Work instructions —
• 1. In the text on supervised and unsupervised learning, what does autoregression base its prediction on?
• 2. Copy word for word the part of the text on supervised and unsupervised learning starting with "Both supervised classification" and going on through "and reinforcement learning.".

Extract to read —
** start **

Comparison of Supervised and Unsupervised Learning
Supervised and unsupervised learning are the two main types of machine learning. We know that these techniques differ in their data requirements: supervised learning requires labelled data whereas unsupervised learning can use unlabelled data. But, if we consider the major types of tasks these techniques can perform there are some similarities.
Both supervised classification and unsupervised clustering aim to assign labels to data points. In classification, the labels are predefined and known, whereas in clustering, the labels (clusters) are discovered from the data itself.
Both supervised regression and unsupervised autoregression aim to predict continuous values. Regression predicts a value based on input features, while autoregression predicts a value based on previous values.
Other Types of Machine Learning
Supervised and unsupervised learning are not the only types of machine learning. Two other types of machine learning are semi-supervised learning and reinforcement learning.

** end **

(Entries from a dataset)
** start **

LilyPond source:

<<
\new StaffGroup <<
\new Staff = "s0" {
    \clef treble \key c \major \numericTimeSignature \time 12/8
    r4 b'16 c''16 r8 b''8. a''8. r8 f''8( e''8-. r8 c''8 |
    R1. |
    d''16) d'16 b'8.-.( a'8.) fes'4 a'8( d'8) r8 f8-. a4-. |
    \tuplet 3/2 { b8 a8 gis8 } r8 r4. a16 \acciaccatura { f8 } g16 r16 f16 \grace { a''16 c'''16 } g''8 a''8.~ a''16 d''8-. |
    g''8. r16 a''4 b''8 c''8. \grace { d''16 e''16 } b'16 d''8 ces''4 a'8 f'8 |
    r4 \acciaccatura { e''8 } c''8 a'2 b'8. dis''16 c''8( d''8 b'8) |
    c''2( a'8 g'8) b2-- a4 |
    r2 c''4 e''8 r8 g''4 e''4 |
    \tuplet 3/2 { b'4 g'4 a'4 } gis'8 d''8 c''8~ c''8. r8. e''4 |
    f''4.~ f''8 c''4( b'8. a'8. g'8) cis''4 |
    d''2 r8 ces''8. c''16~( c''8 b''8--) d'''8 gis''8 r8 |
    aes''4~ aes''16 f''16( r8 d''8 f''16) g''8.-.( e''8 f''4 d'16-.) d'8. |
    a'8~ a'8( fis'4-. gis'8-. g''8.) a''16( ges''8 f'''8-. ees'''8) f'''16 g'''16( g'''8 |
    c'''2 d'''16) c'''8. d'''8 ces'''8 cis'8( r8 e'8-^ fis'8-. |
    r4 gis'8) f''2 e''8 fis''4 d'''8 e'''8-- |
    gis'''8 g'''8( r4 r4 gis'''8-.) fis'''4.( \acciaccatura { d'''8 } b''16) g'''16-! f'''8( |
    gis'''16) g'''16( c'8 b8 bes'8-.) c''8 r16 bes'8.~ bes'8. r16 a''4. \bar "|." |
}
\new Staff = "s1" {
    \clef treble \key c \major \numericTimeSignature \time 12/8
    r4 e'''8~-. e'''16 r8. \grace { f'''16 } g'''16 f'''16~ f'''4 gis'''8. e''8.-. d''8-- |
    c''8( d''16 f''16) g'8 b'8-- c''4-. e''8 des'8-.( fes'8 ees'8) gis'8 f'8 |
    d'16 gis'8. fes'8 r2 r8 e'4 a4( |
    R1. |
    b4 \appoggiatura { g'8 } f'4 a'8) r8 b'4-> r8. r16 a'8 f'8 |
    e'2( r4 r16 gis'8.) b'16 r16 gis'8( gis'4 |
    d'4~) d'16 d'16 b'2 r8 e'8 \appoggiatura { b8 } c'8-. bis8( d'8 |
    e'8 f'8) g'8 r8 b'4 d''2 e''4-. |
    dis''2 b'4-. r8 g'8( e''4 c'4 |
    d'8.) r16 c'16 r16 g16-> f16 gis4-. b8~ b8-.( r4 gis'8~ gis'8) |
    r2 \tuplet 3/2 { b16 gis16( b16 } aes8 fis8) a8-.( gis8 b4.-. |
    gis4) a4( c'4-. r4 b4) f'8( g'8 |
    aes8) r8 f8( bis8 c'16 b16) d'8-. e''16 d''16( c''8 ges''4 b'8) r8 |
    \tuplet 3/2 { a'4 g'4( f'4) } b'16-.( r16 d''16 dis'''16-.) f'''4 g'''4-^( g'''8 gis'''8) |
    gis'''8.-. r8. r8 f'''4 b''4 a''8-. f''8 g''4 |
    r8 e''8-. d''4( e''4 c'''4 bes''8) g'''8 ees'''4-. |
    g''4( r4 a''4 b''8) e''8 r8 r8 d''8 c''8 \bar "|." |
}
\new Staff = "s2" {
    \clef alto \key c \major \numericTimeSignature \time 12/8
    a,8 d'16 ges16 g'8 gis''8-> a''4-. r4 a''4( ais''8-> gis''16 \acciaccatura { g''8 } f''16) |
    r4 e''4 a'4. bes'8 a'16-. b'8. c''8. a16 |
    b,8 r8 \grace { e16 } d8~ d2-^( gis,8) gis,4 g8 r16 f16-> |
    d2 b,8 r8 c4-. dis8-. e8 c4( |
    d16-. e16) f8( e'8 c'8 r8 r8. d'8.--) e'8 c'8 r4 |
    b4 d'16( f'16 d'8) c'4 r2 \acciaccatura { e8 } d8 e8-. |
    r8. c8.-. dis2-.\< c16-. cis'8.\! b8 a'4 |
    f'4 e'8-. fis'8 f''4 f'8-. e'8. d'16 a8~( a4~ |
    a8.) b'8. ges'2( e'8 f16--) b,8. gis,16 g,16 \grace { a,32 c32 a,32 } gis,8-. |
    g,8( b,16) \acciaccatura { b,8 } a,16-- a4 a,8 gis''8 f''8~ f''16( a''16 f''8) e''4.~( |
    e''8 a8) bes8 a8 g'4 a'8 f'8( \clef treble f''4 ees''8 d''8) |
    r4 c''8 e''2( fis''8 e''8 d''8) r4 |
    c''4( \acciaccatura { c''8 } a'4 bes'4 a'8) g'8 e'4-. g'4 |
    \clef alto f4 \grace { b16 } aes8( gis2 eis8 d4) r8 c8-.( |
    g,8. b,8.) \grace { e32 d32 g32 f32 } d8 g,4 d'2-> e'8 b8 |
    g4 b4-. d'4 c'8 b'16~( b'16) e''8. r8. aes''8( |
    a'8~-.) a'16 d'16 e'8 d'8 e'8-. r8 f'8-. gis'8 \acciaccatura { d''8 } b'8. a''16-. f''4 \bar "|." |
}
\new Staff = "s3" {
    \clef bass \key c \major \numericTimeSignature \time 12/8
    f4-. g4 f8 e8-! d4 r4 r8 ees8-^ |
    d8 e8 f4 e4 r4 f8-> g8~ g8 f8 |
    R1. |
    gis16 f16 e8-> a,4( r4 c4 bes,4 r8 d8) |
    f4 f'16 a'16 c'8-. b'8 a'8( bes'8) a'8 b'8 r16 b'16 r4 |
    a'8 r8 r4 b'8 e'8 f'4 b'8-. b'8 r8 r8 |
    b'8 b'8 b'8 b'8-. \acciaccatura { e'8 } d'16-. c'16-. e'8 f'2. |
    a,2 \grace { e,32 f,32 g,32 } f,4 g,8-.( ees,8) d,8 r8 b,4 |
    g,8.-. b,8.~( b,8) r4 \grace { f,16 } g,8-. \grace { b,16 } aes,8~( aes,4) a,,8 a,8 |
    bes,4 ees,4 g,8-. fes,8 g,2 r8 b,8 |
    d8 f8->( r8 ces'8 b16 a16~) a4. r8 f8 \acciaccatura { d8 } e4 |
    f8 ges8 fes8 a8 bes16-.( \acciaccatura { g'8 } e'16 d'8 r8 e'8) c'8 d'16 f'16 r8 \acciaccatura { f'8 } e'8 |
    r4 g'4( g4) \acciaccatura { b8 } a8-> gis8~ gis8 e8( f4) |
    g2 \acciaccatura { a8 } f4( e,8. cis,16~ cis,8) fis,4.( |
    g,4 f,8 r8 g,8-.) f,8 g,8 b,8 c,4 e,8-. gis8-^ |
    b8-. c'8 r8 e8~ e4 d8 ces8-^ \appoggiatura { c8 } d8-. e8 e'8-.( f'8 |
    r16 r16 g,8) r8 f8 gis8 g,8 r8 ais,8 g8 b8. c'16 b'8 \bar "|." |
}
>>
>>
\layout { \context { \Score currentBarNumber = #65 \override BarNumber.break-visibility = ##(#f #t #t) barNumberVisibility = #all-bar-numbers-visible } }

** end **

Answers in order —
• 1. Autoregression predicts a value based on previous values.

• 2.
Both supervised classification and unsupervised clustering aim to assign labels to data points. In classification, the labels are predefined and known, whereas in clustering, the labels (clusters) are discovered from the data itself.
Both supervised regression and unsupervised autoregression aim to predict continuous values. Regression predicts a value based on input features, while autoregression predicts a value based on previous values.
Other Types of Machine Learning
Supervised and unsupervised learning are not the only types of machine learning. Two other types of machine learning are semi-supervised learning and reinforcement learning.